Jak prawidłowo oznaczać towary paczkowane?
Ponad 60 przedstawicieli urzędów administracji publicznej, które zajmują się towarami paczkowanymi (w tym m.in. Inspekcji Jakości Handlowej Artykułów Rolno-Spożywczych, Ministerstwa Rolnictwa i Rozwoju Wsi, Agencji Rynku Rolnego oraz administracji miar) wzięło udział w seminarium poświęconym najczęściej spotykanym nieprawidłowościom w oznaczeniach na towarach paczkowanych.
Organizowane przez Główny Urząd Miar seminarium było kolejnym poświęconym tej problematyce. Wcześniej eksperci GUM szkolili przedsiębiorców jak prawidłowo oznaczać swoje produkty i jakich błędów unikać.
Tematyka seminarium objęła najistotniejsze zagadnienia związane z oznaczeniami na towarach paczkowanych, wynikającymi z ustawy o towarach paczkowanych, a także dotyczące stosowania jednostek miar na opakowaniach (przepisy dotyczące jednostek miar zawarte są w ustawie Prawo o miarach).

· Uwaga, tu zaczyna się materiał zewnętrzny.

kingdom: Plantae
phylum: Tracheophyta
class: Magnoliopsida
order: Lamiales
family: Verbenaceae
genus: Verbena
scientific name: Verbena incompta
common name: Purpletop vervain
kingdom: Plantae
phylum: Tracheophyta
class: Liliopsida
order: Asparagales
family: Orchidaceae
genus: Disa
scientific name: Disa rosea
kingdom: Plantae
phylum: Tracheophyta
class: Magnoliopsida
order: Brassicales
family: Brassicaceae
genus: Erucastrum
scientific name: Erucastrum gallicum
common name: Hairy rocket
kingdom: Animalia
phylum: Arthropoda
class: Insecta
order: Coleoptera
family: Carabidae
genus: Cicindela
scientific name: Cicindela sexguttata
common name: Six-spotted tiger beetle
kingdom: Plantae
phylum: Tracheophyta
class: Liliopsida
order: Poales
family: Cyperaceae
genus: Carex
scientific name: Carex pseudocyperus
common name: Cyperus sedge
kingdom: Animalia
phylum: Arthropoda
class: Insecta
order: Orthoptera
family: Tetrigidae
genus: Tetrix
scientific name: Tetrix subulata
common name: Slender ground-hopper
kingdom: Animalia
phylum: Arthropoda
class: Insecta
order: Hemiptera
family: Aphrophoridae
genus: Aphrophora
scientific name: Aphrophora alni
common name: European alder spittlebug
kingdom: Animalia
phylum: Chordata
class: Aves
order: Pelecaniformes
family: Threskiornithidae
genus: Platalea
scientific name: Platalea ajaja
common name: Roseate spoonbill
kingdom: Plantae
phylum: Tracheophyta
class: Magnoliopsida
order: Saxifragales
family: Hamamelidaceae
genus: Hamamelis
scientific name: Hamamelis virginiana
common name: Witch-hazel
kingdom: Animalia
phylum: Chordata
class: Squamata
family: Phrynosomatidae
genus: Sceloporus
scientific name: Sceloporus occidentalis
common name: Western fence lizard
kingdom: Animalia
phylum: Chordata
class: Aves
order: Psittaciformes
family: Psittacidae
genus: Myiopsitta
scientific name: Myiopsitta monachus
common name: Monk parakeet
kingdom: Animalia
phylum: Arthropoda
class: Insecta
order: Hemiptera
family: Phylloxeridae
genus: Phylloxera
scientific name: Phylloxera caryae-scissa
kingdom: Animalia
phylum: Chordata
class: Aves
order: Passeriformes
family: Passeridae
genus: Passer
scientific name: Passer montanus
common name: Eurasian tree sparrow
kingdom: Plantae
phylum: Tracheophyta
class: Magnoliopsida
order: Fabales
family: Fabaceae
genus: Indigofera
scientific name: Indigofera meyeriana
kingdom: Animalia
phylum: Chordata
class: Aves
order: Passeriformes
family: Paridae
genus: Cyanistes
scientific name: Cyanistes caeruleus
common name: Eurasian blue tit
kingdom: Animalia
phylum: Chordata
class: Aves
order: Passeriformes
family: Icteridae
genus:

Zgodnie z art. 7 ustawy o towarach paczkowanych oznakowanie umieszczone na towarach paczkowanych powinno być łatwe do odczytania i dobrze widoczne, a także wykonane w sposób niedający się usunąć bez uszkodzenia opakowania. Poza wymaganiami dotyczącymi oznakowania produktów określonymi w przepisach odrębnych, towary paczkowane wprowadzane do obrotu powinny posiadać następujące oznakowania:
1) nazwę produktu,
2) ilość nominalną produktu,
3) firmę paczkującego, zlecającego paczkowanie, sprowadzającego lub importera.
Przykłady oznaczeń na towarach paczkowanych
Bardzo częstym błędem popełnianym przez paczkujących jest niewłaściwe odwzorowanie na opakowaniu znaku „e”, który potwierdza, że towar spełnia wymagania określone w przepisach ustawy. Prowadzący seminarium Andrzej Czechowski z Biura Nadzoru GUM pokazywał jak powinien ów znak wyglądać i na które jego elementy należy zwrócić największą uwagę.
Wzór znaku „e”
Do często spotykanych błędów na towarach paczkowanych należą też m.in. nieodpowiednia wysokość cyfr i liter, zły dobór jednostek miar do podawanej ilości minimalnej produktu, czy choćby mylne wpisywanie „wagi produktu” zamiast „masy produktu”.